DATA SUPPLIED section start
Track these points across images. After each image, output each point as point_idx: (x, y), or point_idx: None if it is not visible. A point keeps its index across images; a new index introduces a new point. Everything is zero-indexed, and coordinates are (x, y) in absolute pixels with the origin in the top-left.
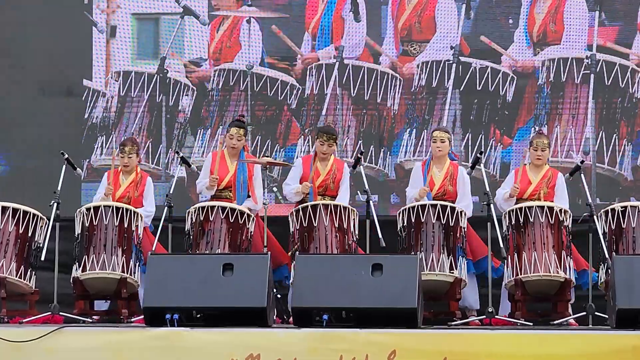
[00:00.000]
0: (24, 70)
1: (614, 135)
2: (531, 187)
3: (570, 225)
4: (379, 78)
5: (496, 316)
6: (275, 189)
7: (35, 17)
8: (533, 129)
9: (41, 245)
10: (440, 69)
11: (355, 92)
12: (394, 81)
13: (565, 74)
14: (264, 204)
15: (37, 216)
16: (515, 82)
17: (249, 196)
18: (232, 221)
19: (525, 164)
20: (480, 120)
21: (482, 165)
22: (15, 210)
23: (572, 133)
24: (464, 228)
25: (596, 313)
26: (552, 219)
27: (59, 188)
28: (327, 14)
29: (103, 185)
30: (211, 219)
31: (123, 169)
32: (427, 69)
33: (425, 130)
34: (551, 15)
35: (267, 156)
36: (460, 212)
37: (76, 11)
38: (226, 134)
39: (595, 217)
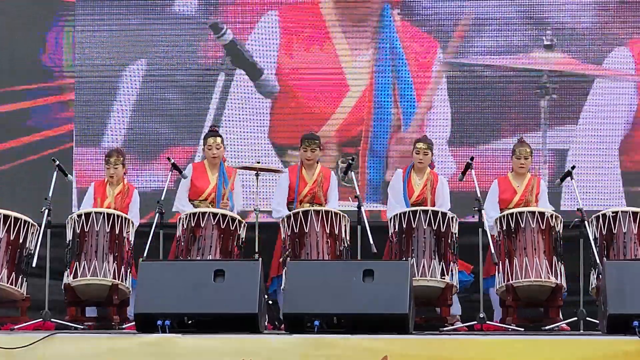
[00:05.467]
0: None
1: None
2: (517, 196)
3: (561, 231)
4: None
5: (487, 322)
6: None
7: (22, 24)
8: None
9: (32, 251)
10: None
11: None
12: None
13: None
14: (254, 210)
15: (28, 222)
16: (508, 86)
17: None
18: (223, 227)
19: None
20: (471, 126)
21: (472, 171)
22: (6, 217)
23: None
24: (455, 234)
25: (587, 318)
26: (543, 225)
27: (50, 194)
28: None
29: (90, 196)
30: (202, 225)
31: (109, 180)
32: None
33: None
34: None
35: (258, 162)
36: (452, 218)
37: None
38: (204, 146)
39: (586, 222)
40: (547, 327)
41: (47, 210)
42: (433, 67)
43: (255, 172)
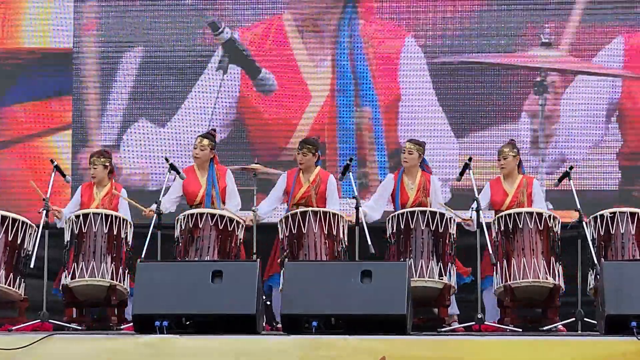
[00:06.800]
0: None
1: None
2: (508, 198)
3: (559, 232)
4: None
5: (485, 322)
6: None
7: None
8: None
9: (30, 252)
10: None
11: None
12: None
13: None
14: (252, 210)
15: (27, 223)
16: (505, 87)
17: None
18: (221, 228)
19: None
20: (469, 126)
21: (471, 171)
22: (4, 218)
23: None
24: (454, 234)
25: (585, 319)
26: (541, 225)
27: (48, 195)
28: None
29: (76, 199)
30: (200, 226)
31: (93, 180)
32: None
33: None
34: None
35: (256, 163)
36: (450, 218)
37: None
38: None
39: (584, 223)
40: (545, 328)
41: (45, 211)
42: (401, 58)
43: (253, 172)
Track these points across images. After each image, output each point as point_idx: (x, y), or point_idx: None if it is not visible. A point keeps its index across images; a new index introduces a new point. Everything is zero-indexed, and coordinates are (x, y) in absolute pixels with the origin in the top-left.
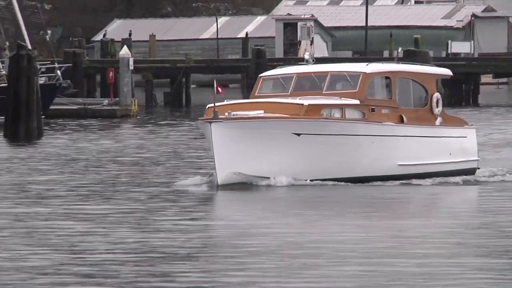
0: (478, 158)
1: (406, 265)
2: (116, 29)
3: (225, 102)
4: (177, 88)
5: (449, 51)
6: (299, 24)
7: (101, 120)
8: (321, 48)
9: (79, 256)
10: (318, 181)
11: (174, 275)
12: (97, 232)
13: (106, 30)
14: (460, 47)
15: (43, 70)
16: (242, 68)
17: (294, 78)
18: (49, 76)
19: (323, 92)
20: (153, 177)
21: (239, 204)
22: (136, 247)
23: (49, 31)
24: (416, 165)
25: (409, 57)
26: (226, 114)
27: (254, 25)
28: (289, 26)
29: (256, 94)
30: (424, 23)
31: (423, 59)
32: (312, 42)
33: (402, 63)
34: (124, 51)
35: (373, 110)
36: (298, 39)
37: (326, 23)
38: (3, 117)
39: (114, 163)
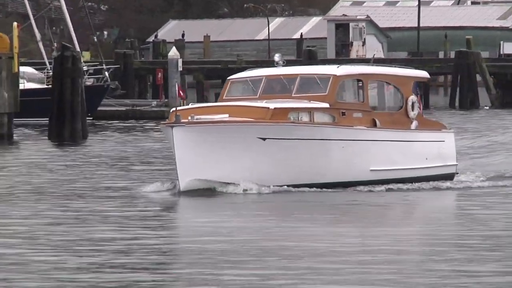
DATA SUPPLIED section end
TASK INSTRUCTIONS → From the first line to the last, copy the records exactly and skip the pictures.

ANSWER SPACE →
Track these points across images. After each image, output each point as point_idx: (x, y), or point_idx: None if it is not visible. A point keeps its index across images; a new index introduces a new point. Everything is zero-indexed, and coordinates are (x, y) in absolute pixels with the origin in the top-left.
[00:00.000]
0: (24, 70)
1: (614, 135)
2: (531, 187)
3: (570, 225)
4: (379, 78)
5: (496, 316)
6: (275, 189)
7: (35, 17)
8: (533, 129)
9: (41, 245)
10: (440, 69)
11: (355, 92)
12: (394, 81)
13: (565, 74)
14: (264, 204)
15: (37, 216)
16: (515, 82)
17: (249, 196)
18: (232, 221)
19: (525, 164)
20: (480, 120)
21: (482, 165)
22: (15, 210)
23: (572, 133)
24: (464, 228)
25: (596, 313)
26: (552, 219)
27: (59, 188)
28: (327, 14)
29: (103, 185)
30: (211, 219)
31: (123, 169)
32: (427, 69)
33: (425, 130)
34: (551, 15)
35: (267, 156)
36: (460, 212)
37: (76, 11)
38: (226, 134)
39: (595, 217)
[00:05.467]
0: None
1: None
2: (517, 196)
3: (561, 231)
4: None
5: (487, 322)
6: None
7: (22, 24)
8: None
9: (32, 251)
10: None
11: None
12: None
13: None
14: (254, 210)
15: (28, 222)
16: (508, 86)
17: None
18: (223, 227)
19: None
20: (471, 126)
21: (472, 171)
22: (6, 217)
23: None
24: (455, 234)
25: (587, 318)
26: (543, 225)
27: (50, 194)
28: None
29: (90, 196)
30: (202, 225)
31: (109, 180)
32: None
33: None
34: None
35: (258, 162)
36: (452, 218)
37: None
38: (204, 146)
39: (586, 222)
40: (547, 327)
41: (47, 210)
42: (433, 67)
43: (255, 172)
[00:06.800]
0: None
1: None
2: (508, 198)
3: (559, 232)
4: None
5: (485, 322)
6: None
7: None
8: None
9: (30, 252)
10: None
11: None
12: None
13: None
14: (252, 210)
15: (27, 223)
16: (505, 87)
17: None
18: (221, 228)
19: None
20: (469, 126)
21: (471, 171)
22: (4, 218)
23: None
24: (454, 234)
25: (585, 319)
26: (541, 225)
27: (48, 195)
28: None
29: (76, 199)
30: (200, 226)
31: (93, 180)
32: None
33: None
34: None
35: (256, 163)
36: (450, 218)
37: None
38: None
39: (584, 223)
40: (545, 328)
41: (45, 211)
42: (401, 58)
43: (253, 172)
Track these points across images. After each image, output each point as point_idx: (x, y), or point_idx: None if it is not visible. A point keeps its index across images; a new index introduces a new point. Everything is zero-indexed, and coordinates are (x, y) in absolute pixels with the origin in the top-left.
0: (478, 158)
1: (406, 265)
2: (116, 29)
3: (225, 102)
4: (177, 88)
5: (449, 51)
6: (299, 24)
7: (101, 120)
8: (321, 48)
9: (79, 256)
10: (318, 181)
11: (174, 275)
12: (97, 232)
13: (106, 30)
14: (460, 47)
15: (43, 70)
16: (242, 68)
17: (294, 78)
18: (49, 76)
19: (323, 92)
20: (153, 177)
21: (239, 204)
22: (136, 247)
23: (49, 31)
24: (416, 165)
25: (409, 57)
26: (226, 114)
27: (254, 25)
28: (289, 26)
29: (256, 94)
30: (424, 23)
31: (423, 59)
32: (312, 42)
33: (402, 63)
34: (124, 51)
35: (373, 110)
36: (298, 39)
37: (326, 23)
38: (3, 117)
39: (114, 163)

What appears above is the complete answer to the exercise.